Segment Start: Extracted material

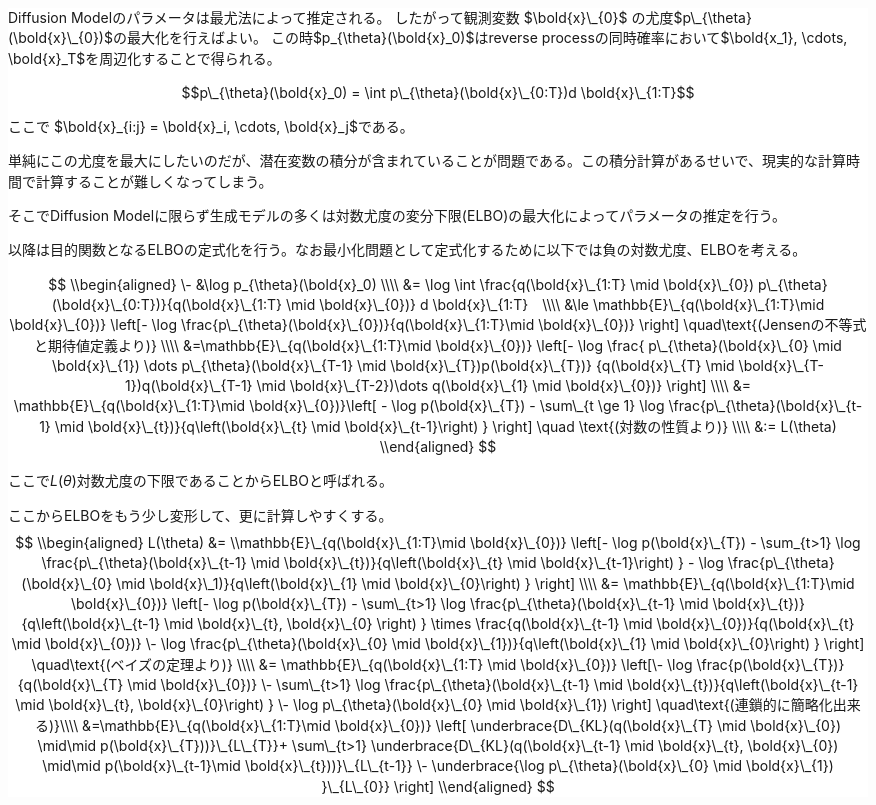 Diffusion Modelのパラメータは最尤法によって推定される。
したがって観測変数 $\bold{x}\_{0}$ の尤度$p\_{\theta}(\bold{x}\_{0})$の最大化を行えばよい。
この時$p_{\theta}(\bold{x}_0)$はreverse processの同時確率において$\bold{x_1}, \cdots, \bold{x}_T$を周辺化することで得られる。

$$p\_{\theta}(\bold{x}_0) = \int p\_{\theta}(\bold{x}\_{0:T})d \bold{x}\_{1:T}$$

ここで $\bold{x}_{i:j} = \bold{x}_i, \cdots, \bold{x}_j$である。　

単純にこの尤度を最大にしたいのだが、潜在変数の積分が含まれていることが問題である。この積分計算があるせいで、現実的な計算時間で計算することが難しくなってしまう。

そこでDiffusion Modelに限らず生成モデルの多くは対数尤度の変分下限(ELBO)の最大化によってパラメータの推定を行う。

以降は目的関数となるELBOの定式化を行う。なお最小化問題として定式化するために以下では負の対数尤度、ELBOを考える。


$$
\\begin{aligned}
\- &\log p_{\theta}(\bold{x}_0) \\\\
&= \log \int \frac{q(\bold{x}\_{1:T} \mid \bold{x}\_{0}) p\_{\theta}(\bold{x}\_{0:T})}{q(\bold{x}\_{1:T} \mid \bold{x}\_{0})} d \bold{x}\_{1:T}　\\\\
&\le \mathbb{E}\_{q(\bold{x}\_{1:T}\mid \bold{x}\_{0})} \left[- \log \frac{p\_{\theta}(\bold{x}\_{0})}{q(\bold{x}\_{1:T}\mid \bold{x}\_{0})} \right] \quad\text{(Jensenの不等式と期待値定義より)}  \\\\
&=\mathbb{E}\_{q(\bold{x}\_{1:T}\mid \bold{x}\_{0})} \left[- \log
  \frac{ p\_{\theta}(\bold{x}\_{0} \mid \bold{x}\_{1}) \dots p\_{\theta}(\bold{x}\_{T-1} \mid \bold{x}\_{T})p(\bold{x}\_{T})}
  {q(\bold{x}\_{T} \mid \bold{x}\_{T-1})q(\bold{x}\_{T-1} \mid \bold{x}\_{T-2})\dots q(\bold{x}\_{1} \mid \bold{x}\_{0})}
  \right] \\\\
&= \mathbb{E}\_{q(\bold{x}\_{1:T}\mid \bold{x}\_{0})}\left[ - \log p(\bold{x}\_{T}) - \sum\_{t \ge 1} \log \frac{p\_{\theta}(\bold{x}\_{t-1} \mid \bold{x}\_{t})}{q\left(\bold{x}\_{t} \mid \bold{x}\_{t-1}\right) } \right]
\quad \text{(対数の性質より)} \\\\
&:= L(\theta)
\\end{aligned}
$$


ここで$L(\theta)$対数尤度の下限であることからELBOと呼ばれる。

ここからELBOをもう少し変形して、更に計算しやすくする。
$$
\\begin{aligned}
L(\theta) &= \\mathbb{E}\_{q(\bold{x}\_{1:T}\mid \bold{x}\_{0})} \left[- \log p(\bold{x}\_{T}) - \sum_{t>1} \log \frac{p\_{\theta}(\bold{x}\_{t-1} \mid \bold{x}\_{t})}{q\left(\bold{x}\_{t} \mid \bold{x}\_{t-1}\right) } - \log \frac{p\_{\theta}(\bold{x}\_{0} \mid \bold{x}\_1)}{q\left(\bold{x}\_{1} \mid \bold{x}\_{0}\right) } \right] \\\\
&= \mathbb{E}\_{q(\bold{x}\_{1:T}\mid \bold{x}\_{0})} \left[- \log p(\bold{x}\_{T}) -
\sum\_{t>1} \log \frac{p\_{\theta}(\bold{x}\_{t-1} \mid \bold{x}\_{t})}{q\left(\bold{x}\_{t-1} \mid \bold{x}\_{t}, \bold{x}\_{0} \right) } \times \frac{q(\bold{x}\_{t-1} \mid \bold{x}\_{0})}{q(\bold{x}\_{t} \mid \bold{x}\_{0})}
\- \log \frac{p\_{\theta}(\bold{x}\_{0} \mid \bold{x}\_{1})}{q\left(\bold{x}\_{1} \mid \bold{x}\_{0}\right) } \right] \quad\text{(ベイズの定理より)} \\\\
&= \mathbb{E}\_{q(\bold{x}\_{1:T} \mid \bold{x}\_{0})}
\left[\- \log \frac{p(\bold{x}\_{T})}{q(\bold{x}\_{T} \mid \bold{x}\_{0})} \- \sum\_{t>1} \log \frac{p\_{\theta}(\bold{x}\_{t-1} \mid \bold{x}\_{t})}{q\left(\bold{x}\_{t-1} \mid \bold{x}\_{t}, \bold{x}\_{0}\right) }
\- \log p\_{\theta}(\bold{x}\_{0} \mid \bold{x}\_{1}) \right]
\quad\text{(連鎖的に簡略化出来る)}\\\\
&=\mathbb{E}\_{q(\bold{x}\_{1:T}\mid \bold{x}\_{0})}
\left[
\underbrace{D\_{KL}(q(\bold{x}\_{T} \mid \bold{x}\_{0}) \mid\mid p(\bold{x}\_{T}))}\_{L\_{T}}+ \sum\_{t>1}
\underbrace{D\_{KL}(q(\bold{x}\_{t-1} \mid \bold{x}\_{t}, \bold{x}\_{0}) \mid\mid p(\bold{x}\_{t-1}\mid \bold{x}\_{t}))}\_{L\_{t-1}}
\- \underbrace{\log p\_{\theta}(\bold{x}\_{0} \mid \bold{x}\_{1}) }\_{L\_{0}}
\right]
\\end{aligned}
$$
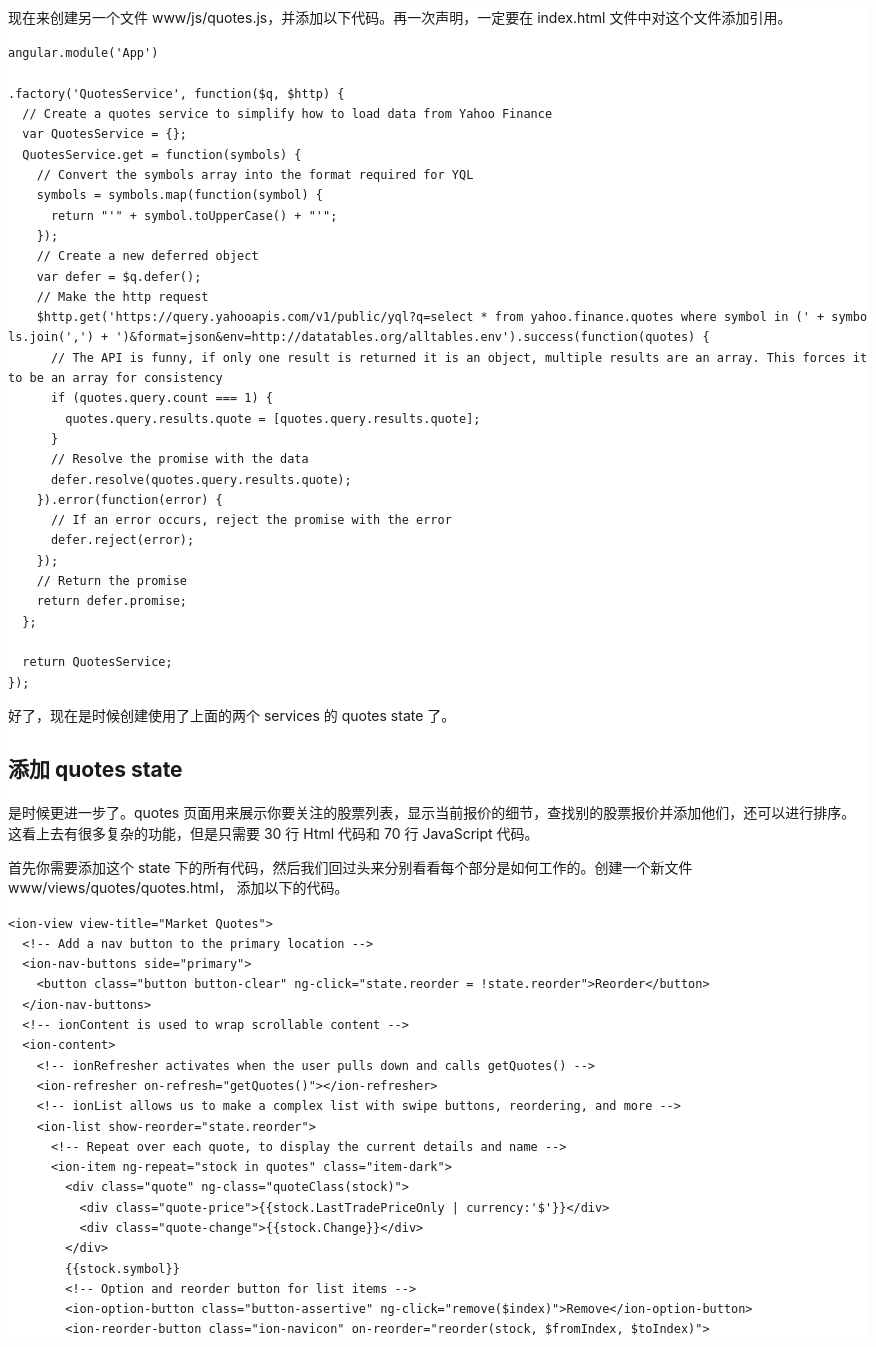 现在来创建另一个文件 www/js/quotes.js，并添加以下代码。再一次声明，一定要在 index.html 文件中对这个文件添加引用。

    angular.module('App')
    
    .factory('QuotesService', function($q, $http) {
      // Create a quotes service to simplify how to load data from Yahoo Finance
      var QuotesService = {};
      QuotesService.get = function(symbols) {
        // Convert the symbols array into the format required for YQL
        symbols = symbols.map(function(symbol) {
          return "'" + symbol.toUpperCase() + "'";
        });
        // Create a new deferred object
        var defer = $q.defer();
        // Make the http request
        $http.get('https://query.yahooapis.com/v1/public/yql?q=select * from yahoo.finance.quotes where symbol in (' + symbols.join(',') + ')&format=json&env=http://datatables.org/alltables.env').success(function(quotes) {
          // The API is funny, if only one result is returned it is an object, multiple results are an array. This forces it to be an array for consistency
          if (quotes.query.count === 1) {
            quotes.query.results.quote = [quotes.query.results.quote];
          }
          // Resolve the promise with the data
          defer.resolve(quotes.query.results.quote);
        }).error(function(error) {
          // If an error occurs, reject the promise with the error
          defer.reject(error);
        });
        // Return the promise
        return defer.promise;
      };
    
      return QuotesService;
    });

好了，现在是时候创建使用了上面的两个 services 的 quotes state 了。

## 添加 quotes state

是时候更进一步了。quotes 页面用来展示你要关注的股票列表，显示当前报价的细节，查找别的股票报价并添加他们，还可以进行排序。这看上去有很多复杂的功能，但是只需要 30 行 Html 代码和 70 行 JavaScript 代码。

首先你需要添加这个 state 下的所有代码，然后我们回过头来分别看看每个部分是如何工作的。创建一个新文件 www/views/quotes/quotes.html， 添加以下的代码。

    <ion-view view-title="Market Quotes">
      <!-- Add a nav button to the primary location -->
      <ion-nav-buttons side="primary">
        <button class="button button-clear" ng-click="state.reorder = !state.reorder">Reorder</button>
      </ion-nav-buttons>
      <!-- ionContent is used to wrap scrollable content -->
      <ion-content>
        <!-- ionRefresher activates when the user pulls down and calls getQuotes() -->
        <ion-refresher on-refresh="getQuotes()"></ion-refresher>
        <!-- ionList allows us to make a complex list with swipe buttons, reordering, and more -->
        <ion-list show-reorder="state.reorder">
          <!-- Repeat over each quote, to display the current details and name -->
          <ion-item ng-repeat="stock in quotes" class="item-dark">
            <div class="quote" ng-class="quoteClass(stock)">
              <div class="quote-price">{{stock.LastTradePriceOnly | currency:'$'}}</div>
              <div class="quote-change">{{stock.Change}}</div>
            </div>
            {{stock.symbol}}
            <!-- Option and reorder button for list items -->
            <ion-option-button class="button-assertive" ng-click="remove($index)">Remove</ion-option-button>
            <ion-reorder-button class="ion-navicon" on-reorder="reorder(stock, $fromIndex, $toIndex)">

  [0]: https://www.airpair.com/ionic-framework/posts/the-definitive-ionic-starter-guide
  [1]: http://ionicframework.com/
  [2]: https://www.airpair.com/angularjs/posts/angularjs-tutorial
  [3]: https://ionic-starter-guide.herokuapp.com/#/tabs/quotes
  [4]: https://github.com/gnomeontherun/ionic-definitive-guide
  [5]: https://developer.chrome.com/devtools/docs/device-mode
  [6]: https://dzone.com/articles/three-types-mobile-experiences
  [7]: https://developer.apple.com/library/ios/documentation/WindowsViews/Conceptual/ViewControllerCatalog/Chapters/TabBarControllers.html
  [8]: http://developer.android.com/design/building-blocks/lists.html
  [9]: http://docs.ionic.io/tools/creator/
  [10]: http://docs.ionic.io/tools/viewapp/
  [11]: http://docs.ionic.io/push/
  [12]: http://docs.ionic.io/v1.0/docs/deploy-from-scratch
  [13]: http://docs.ionic.io/v1.0/docs/analytics-from-scratch
  [14]: http://ionicframework.com/docs/guide/
  [15]: https://nodejs.org/en/
  [17]: https://github.com/gnomeontherun/ionic-definitive-guide
  [18]: https://www.manning.com/books/ionic-in-action?a_aid=ionicinaction
  [19]: http://sass-lang.com/
  [20]: http://sass-lang.com/
  [21]: https://docs.angularjs.org/guide/services
  [22]: http://localhost:8100/#/tabs/quotes
  [23]: http://localhost:8100/#/tabs/portfolio
  [24]: http://localhost:8100
  [25]: http://ionicframework.com/docs/
  [26]: http://cordova.apache.org/
  [27]: http://forum.ionicframework.com/
  [28]: http://ionicframework.com/docs/
  [29]: http://cordova.apache.org/
  [30]: http://forum.ionicframework.com/
  [31]: https://www.manning.com/books/ionic-in-action?a_aid=ionicinaction
  [32]: https://www.manning.com/books/ionic-in-action?a_aid=ionicinaction
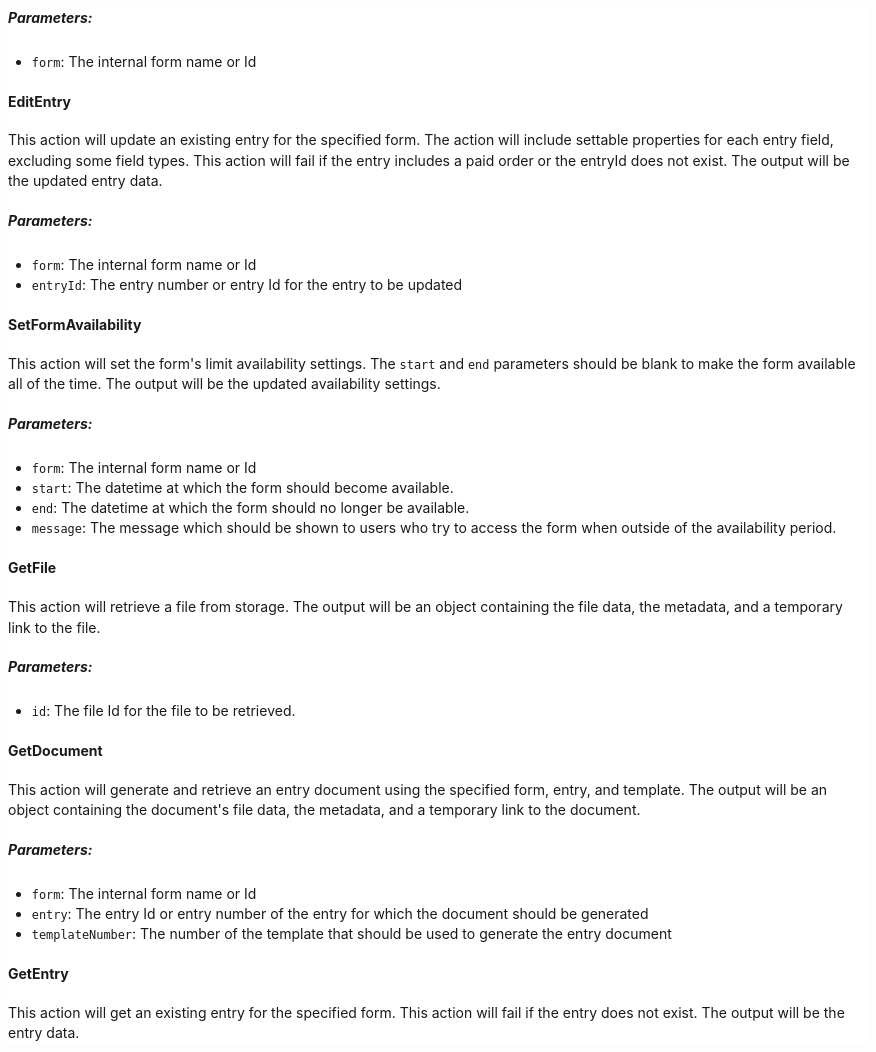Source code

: ##### Parameters:
- `form`: The internal form name or Id

#### EditEntry

This action will update an existing entry for the specified form.
The action will include settable properties for each entry field, excluding some field types.
This action will fail if the entry includes a paid order or the entryId does not exist.
The output will be the updated entry data.

##### Parameters:
- `form`: The internal form name or Id
- `entryId`: The entry number or entry Id for the entry to be updated

#### SetFormAvailability

This action will set the form's limit availability settings.
The `start` and `end` parameters should be blank to make the form available all of the time.
The output will be the updated availability settings.

##### Parameters:
- `form`: The internal form name or Id
- `start`: The datetime at which the form should become available.
- `end`: The datetime at which the form should no longer be available.
- `message`: The message which should be shown to users who try to access the form when outside of the availability period.

#### GetFile

This action will retrieve a file from storage.
The output will be an object containing the file data, the metadata, and a temporary link to the file.

##### Parameters:
- `id`: The file Id for the file to be retrieved.

#### GetDocument

This action will generate and retrieve an entry document using the specified form, entry, and template.
The output will be an object containing the document's file data, the metadata, and a temporary link to the document.

##### Parameters:
- `form`: The internal form name or Id
- `entry`: The entry Id or entry number of the entry for which the document should be generated
- `templateNumber`: The number of the template that should be used to generate the entry document

#### GetEntry

This action will get an existing entry for the specified form.
This action will fail if the entry does not exist.
The output will be the entry data.
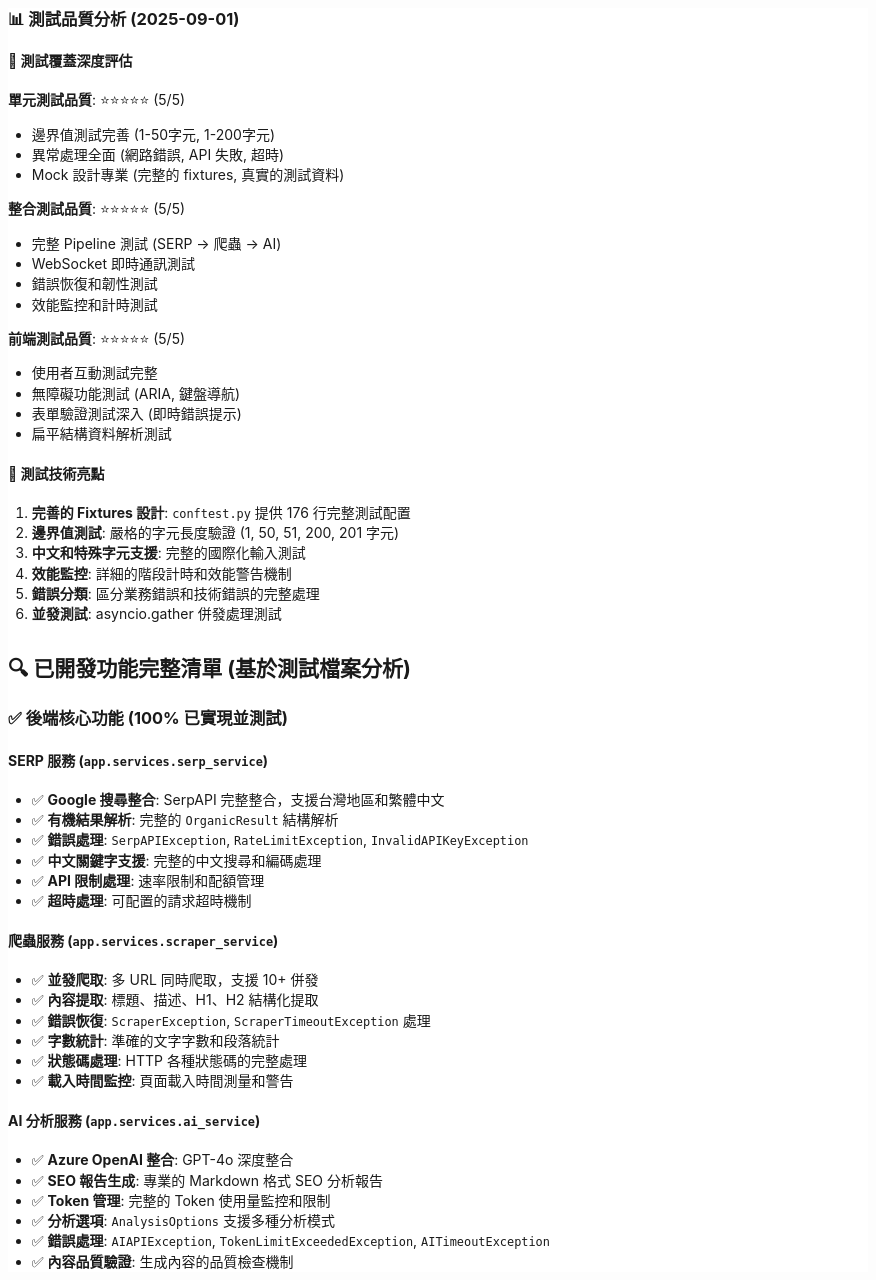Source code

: ### 📊 測試品質分析 (2025-09-01)

#### 🎯 測試覆蓋深度評估
**單元測試品質**: ⭐⭐⭐⭐⭐ (5/5)
- 邊界值測試完善 (1-50字元, 1-200字元)
- 異常處理全面 (網路錯誤, API 失敗, 超時)
- Mock 設計專業 (完整的 fixtures, 真實的測試資料)

**整合測試品質**: ⭐⭐⭐⭐⭐ (5/5)
- 完整 Pipeline 測試 (SERP → 爬蟲 → AI)
- WebSocket 即時通訊測試
- 錯誤恢復和韌性測試
- 效能監控和計時測試

**前端測試品質**: ⭐⭐⭐⭐⭐ (5/5)
- 使用者互動測試完整
- 無障礙功能測試 (ARIA, 鍵盤導航)
- 表單驗證測試深入 (即時錯誤提示)
- 扁平結構資料解析測試

#### 🔧 測試技術亮點
1. **完善的 Fixtures 設計**: `conftest.py` 提供 176 行完整測試配置
2. **邊界值測試**: 嚴格的字元長度驗證 (1, 50, 51, 200, 201 字元)
3. **中文和特殊字元支援**: 完整的國際化輸入測試
4. **效能監控**: 詳細的階段計時和效能警告機制
5. **錯誤分類**: 區分業務錯誤和技術錯誤的完整處理
6. **並發測試**: asyncio.gather 併發處理測試

## 🔍 已開發功能完整清單 (基於測試檔案分析)

### ✅ 後端核心功能 (100% 已實現並測試)

#### **SERP 服務** (`app.services.serp_service`)
- ✅ **Google 搜尋整合**: SerpAPI 完整整合，支援台灣地區和繁體中文
- ✅ **有機結果解析**: 完整的 `OrganicResult` 結構解析
- ✅ **錯誤處理**: `SerpAPIException`, `RateLimitException`, `InvalidAPIKeyException`
- ✅ **中文關鍵字支援**: 完整的中文搜尋和編碼處理
- ✅ **API 限制處理**: 速率限制和配額管理
- ✅ **超時處理**: 可配置的請求超時機制

#### **爬蟲服務** (`app.services.scraper_service`)
- ✅ **並發爬取**: 多 URL 同時爬取，支援 10+ 併發
- ✅ **內容提取**: 標題、描述、H1、H2 結構化提取
- ✅ **錯誤恢復**: `ScraperException`, `ScraperTimeoutException` 處理
- ✅ **字數統計**: 準確的文字字數和段落統計
- ✅ **狀態碼處理**: HTTP 各種狀態碼的完整處理
- ✅ **載入時間監控**: 頁面載入時間測量和警告

#### **AI 分析服務** (`app.services.ai_service`)
- ✅ **Azure OpenAI 整合**: GPT-4o 深度整合
- ✅ **SEO 報告生成**: 專業的 Markdown 格式 SEO 分析報告
- ✅ **Token 管理**: 完整的 Token 使用量監控和限制
- ✅ **分析選項**: `AnalysisOptions` 支援多種分析模式
- ✅ **錯誤處理**: `AIAPIException`, `TokenLimitExceededException`, `AITimeoutException`
- ✅ **內容品質驗證**: 生成內容的品質檢查機制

Segment End: Extracted material

> [The task]
A copy of each line above that holds the word "updated" is the expected answer.

> [Task output]
The output will be the updated entry data.
- `entryId`: The entry number or entry Id for the entry to be updated
The output will be the updated availability settings.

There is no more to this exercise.